* [Text shown]:
****************************************

Gene Murphy

Biographical details
- Born: August 6, 1939 New Brunswick, New Jersey, U.S.
- Died: October 29, 2011 (aged 72) Los Angeles, California, U.S.

Playing career
- 1960–1962: North Dakota
- Position: Quarterback

Coaching career (HC unless noted)
- 1963–1977: North Dakota (assistant)
- 1978–1979: North Dakota
- 1980–1992: Cal State Fullerton
- 1993–2007: Fullerton

Head coaching record
- Overall: 74–96–1 (college) 80–75–2 (junior college)
- Bowls: 0–1 (college) 4–2 (junior college)
- Tournaments: 0–1 (NCAA D-II playoffs) 2–1 (CCCAA playoffs)

Accomplishments and honors

Championships
- 1 NCC (1979) 1 PCAA (1983) 1 Mission Conference (2003) 1 Mission Conference National Division (2003)

= Gene Murphy (American football, born 1939) =

American football player and coach (1939–2011)

Eugene Vincent Murphy (August 6, 1939 – October 29, 2011) was an American football player and coach. He served as the head football coach at the University of North Dakota from 1978 to 1979 and at California State University, Fullerton from 1980 to 1992, compiling a career college football coaching record 74–96–1.

==Early years==
Born and raised in New Brunswick, New Jersey, Murphy's father was a football coach. He was an all-state quarterback and shortstop in high school. He initially attended the University of Minnesota, then transferred to the University of North Dakota in Grand Forks, and played college football as a quarterback for the UND Fighting Sioux from 1960 to 1962.

==Coaching==
Murphy then moved into an assistant coaching position with the team, where he remained until 1977. Murphy later was the UND head coach in 1978 to 1979. The team went 15–7 in his two seasons, winning the North Central Conference and advancing to the Division II playoffs in 1979. He was succeeded at North Dakota by one of his assistants, Pat Behrns.

****************************************

* [Dataset entries]:
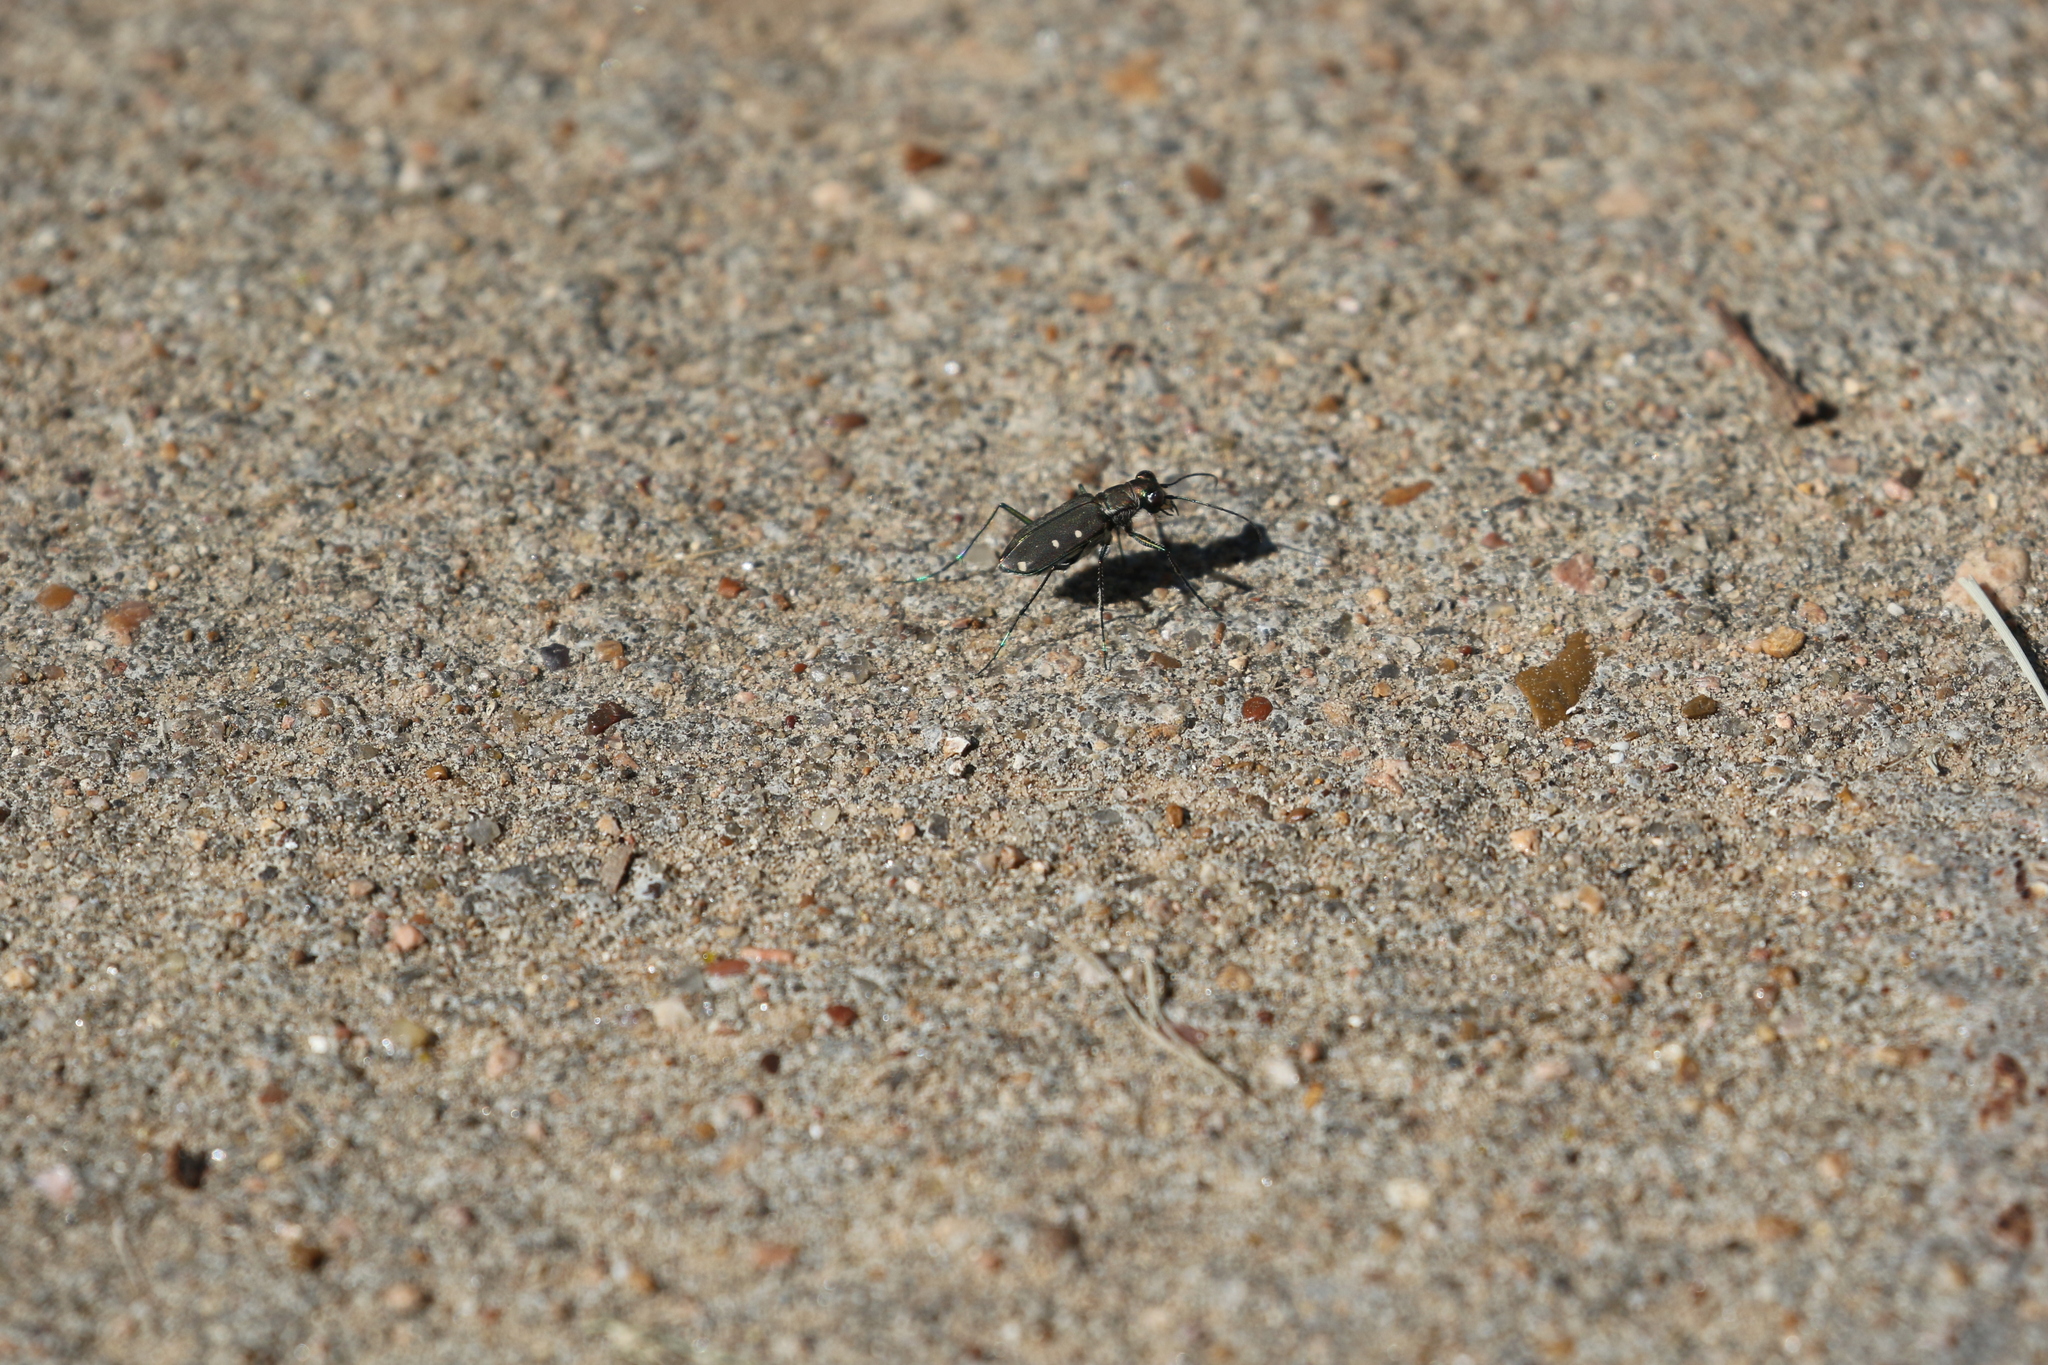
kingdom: Animalia
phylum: Arthropoda
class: Insecta
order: Coleoptera
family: Carabidae
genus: Cicindela
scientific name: Cicindela ocellata
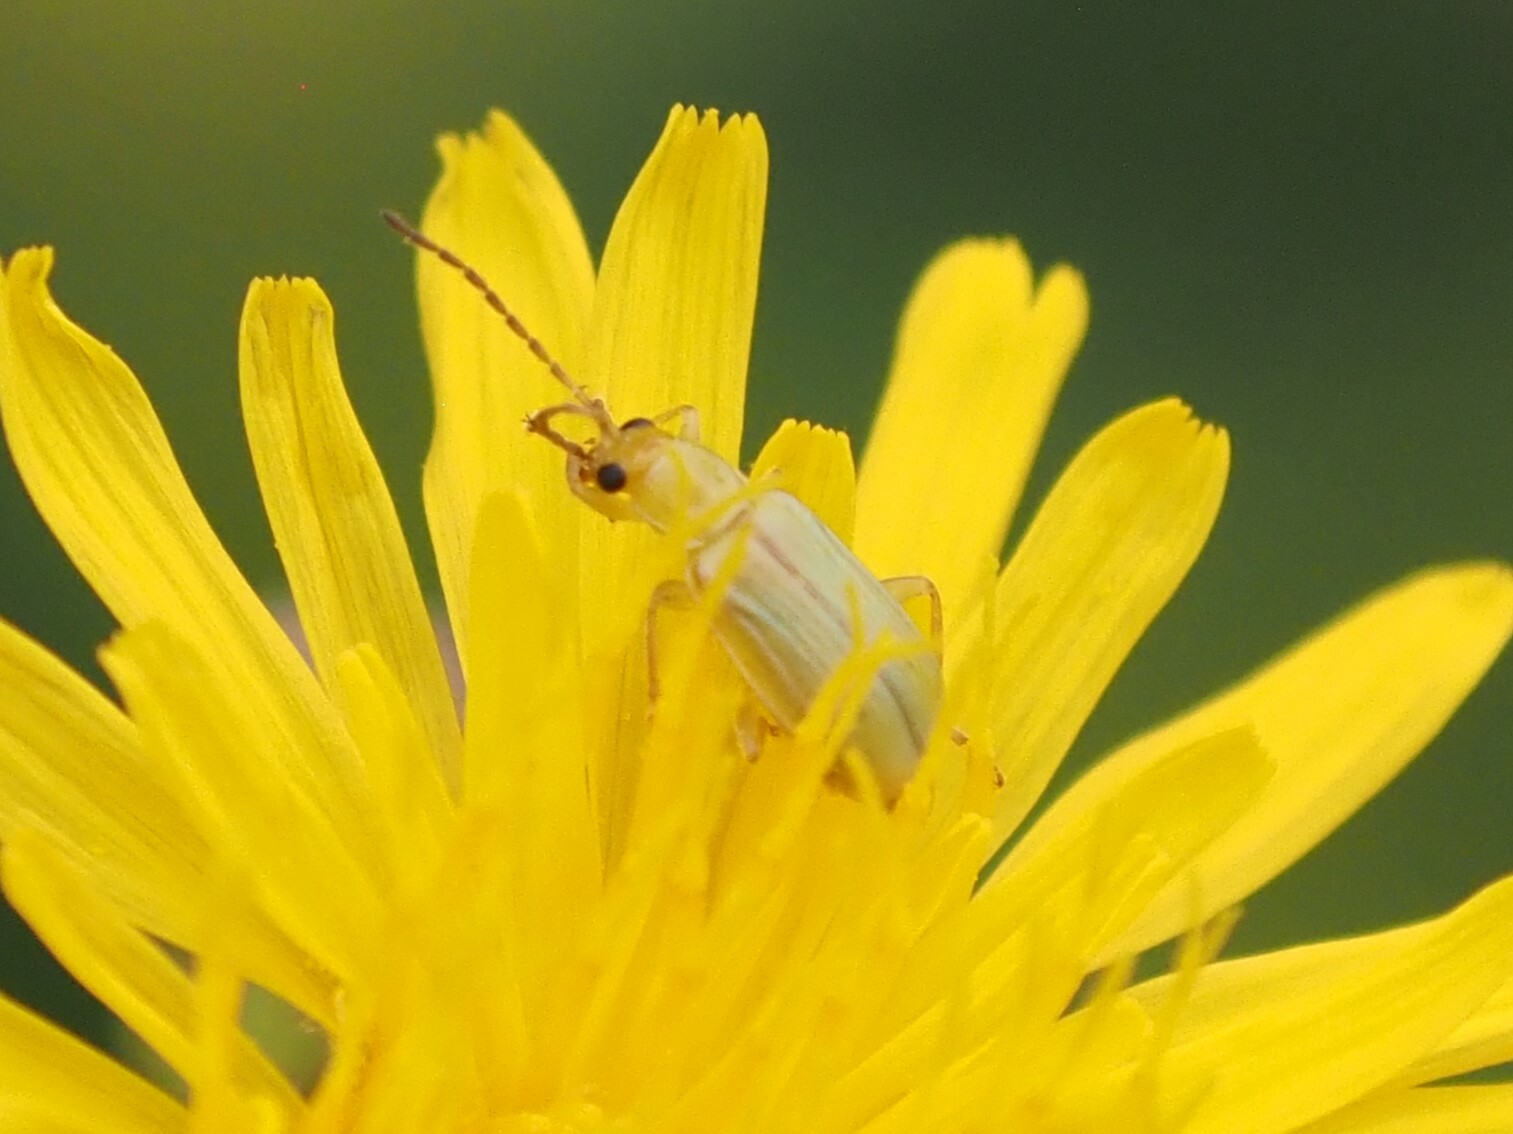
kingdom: Animalia
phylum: Arthropoda
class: Insecta
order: Coleoptera
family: Chrysomelidae
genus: Diabrotica
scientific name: Diabrotica barberi
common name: Northern corn rootworm
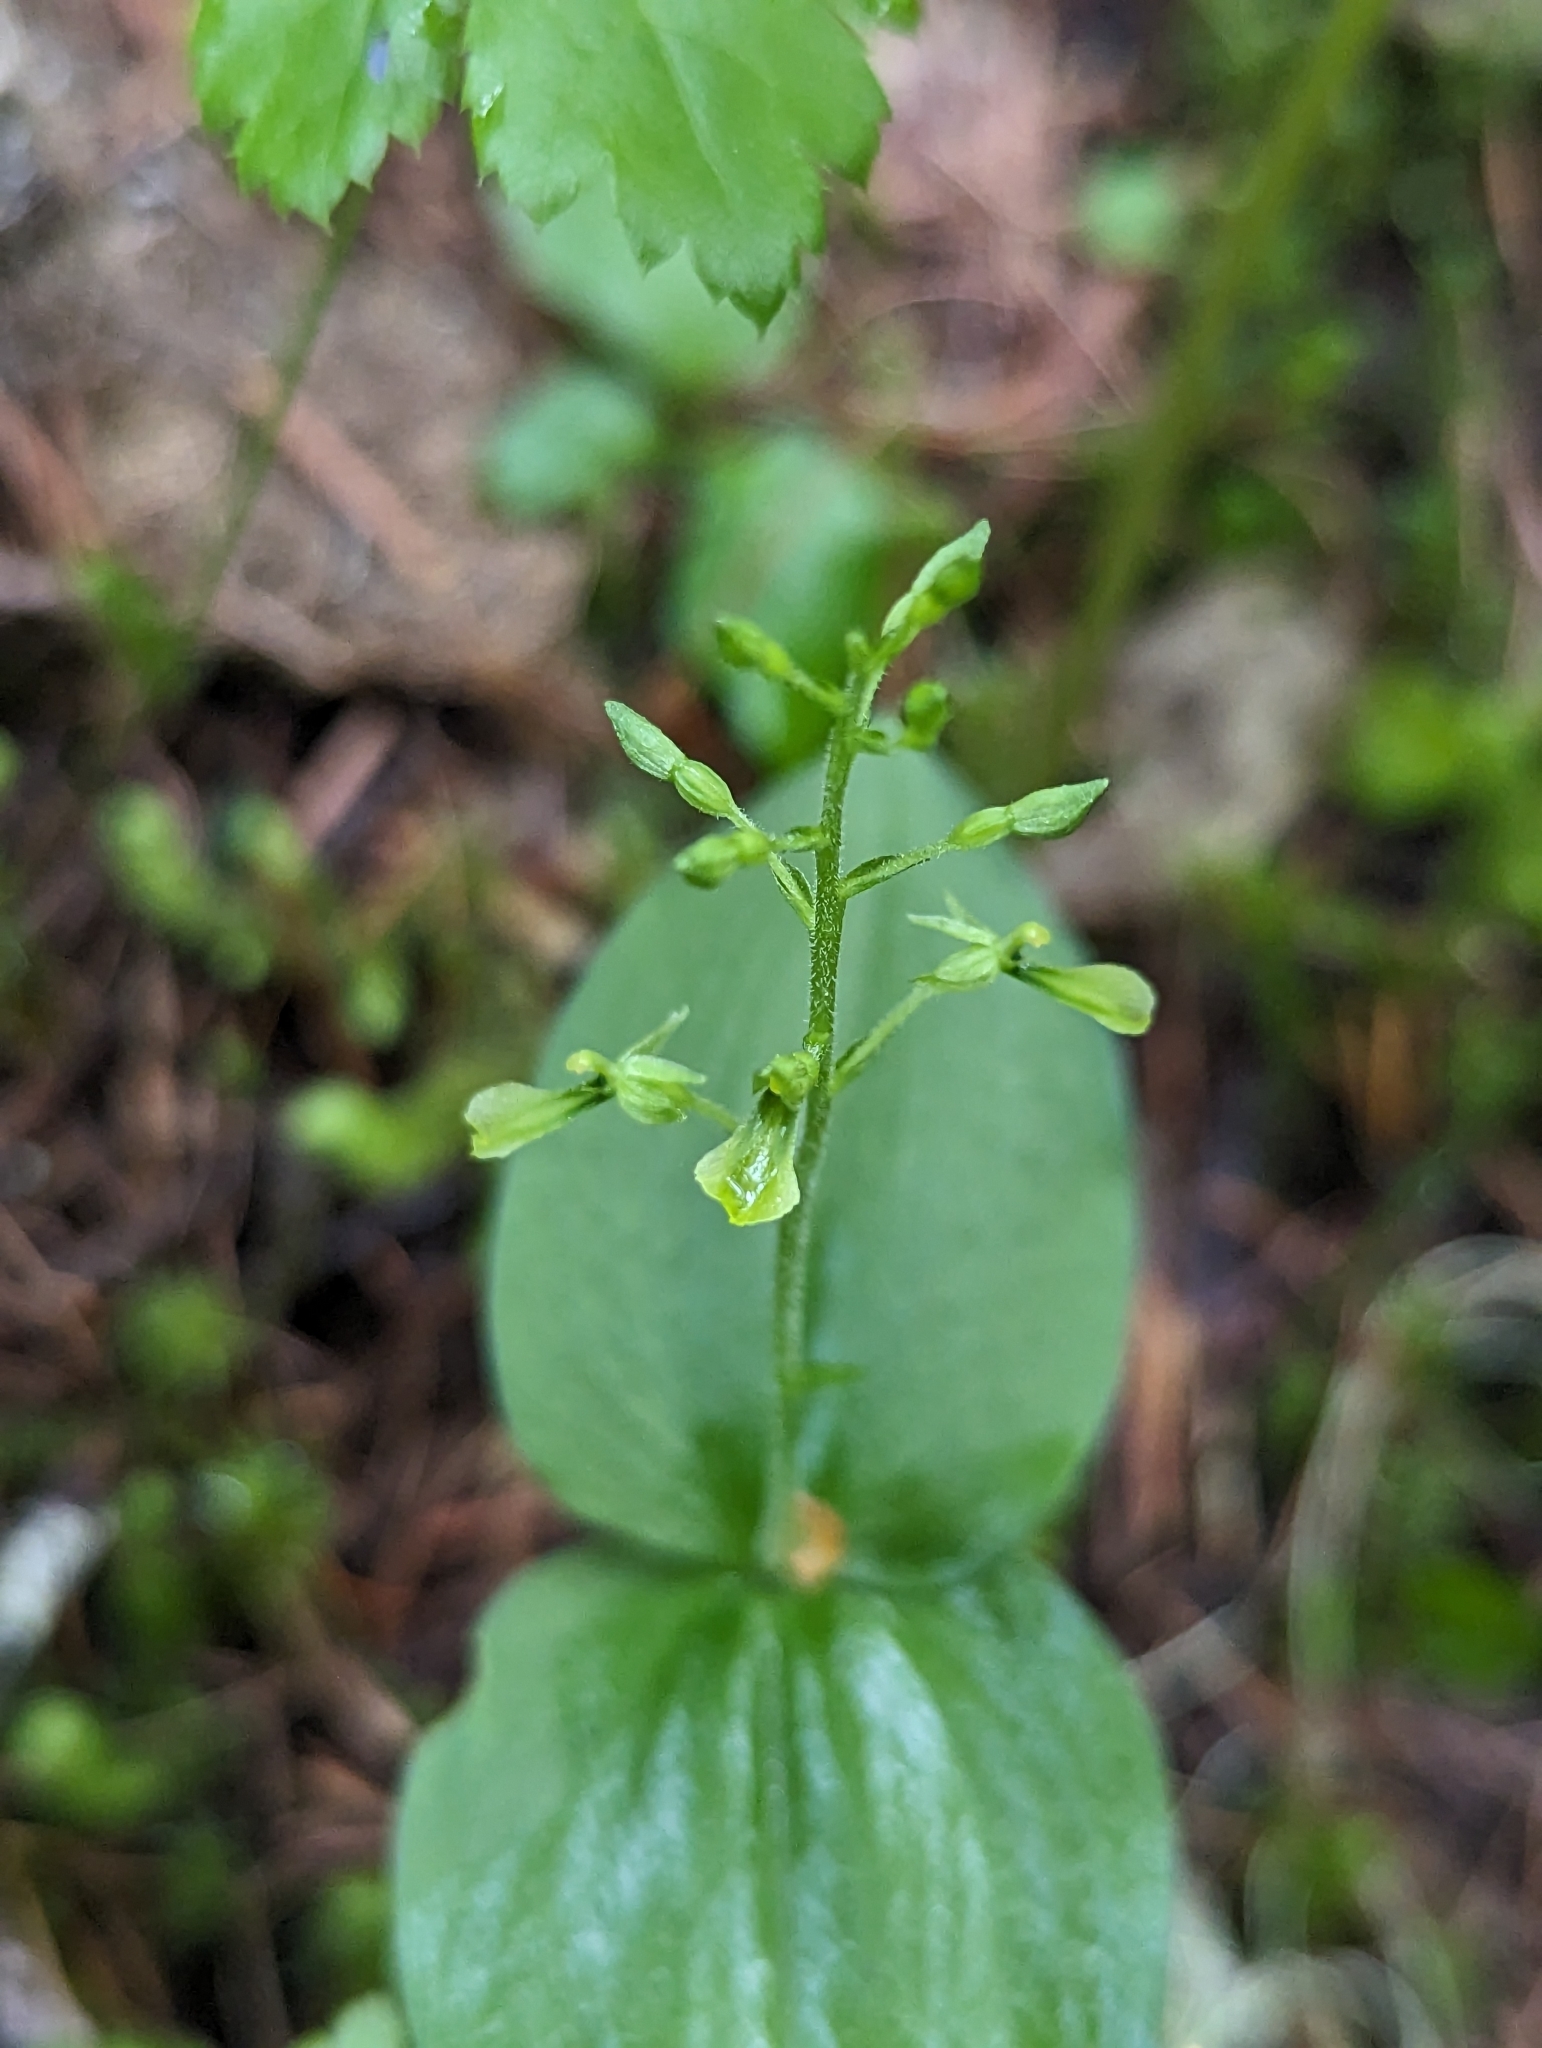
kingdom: Plantae
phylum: Tracheophyta
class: Liliopsida
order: Asparagales
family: Orchidaceae
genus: Neottia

****************************************

* [Explore the material]:
1. Which championships does the Gene Murphy biography above list, with their years?
2. Do these statements agree with the Gene Murphy biography? Answer yes or no for each, quoting the words that decide it. (a) Murphy played quarterback for the UND Fighting Sioux from 1960 to 1962. (b) Murphy's mother was a football coach. (c) Pat Behrns succeeded Murphy as head coach at North Dakota.
3. According to the Gene Murphy biography, which university did Murphy attend before transferring to the University of North Dakota?

* [Per-task outputs]:
1.
- NCC (1979)
- PCAA (1983)
- Mission Conference (2003)
- Mission Conference National Division (2003)

2.
(a) Yes: "played college football as a quarterback for the UND Fighting Sioux from 1960 to 1962."
(b) No: "Murphy's father was a football coach."
(c) Yes: "He was succeeded at North Dakota by one of his assistants, Pat Behrns."

3. The University of Minnesota.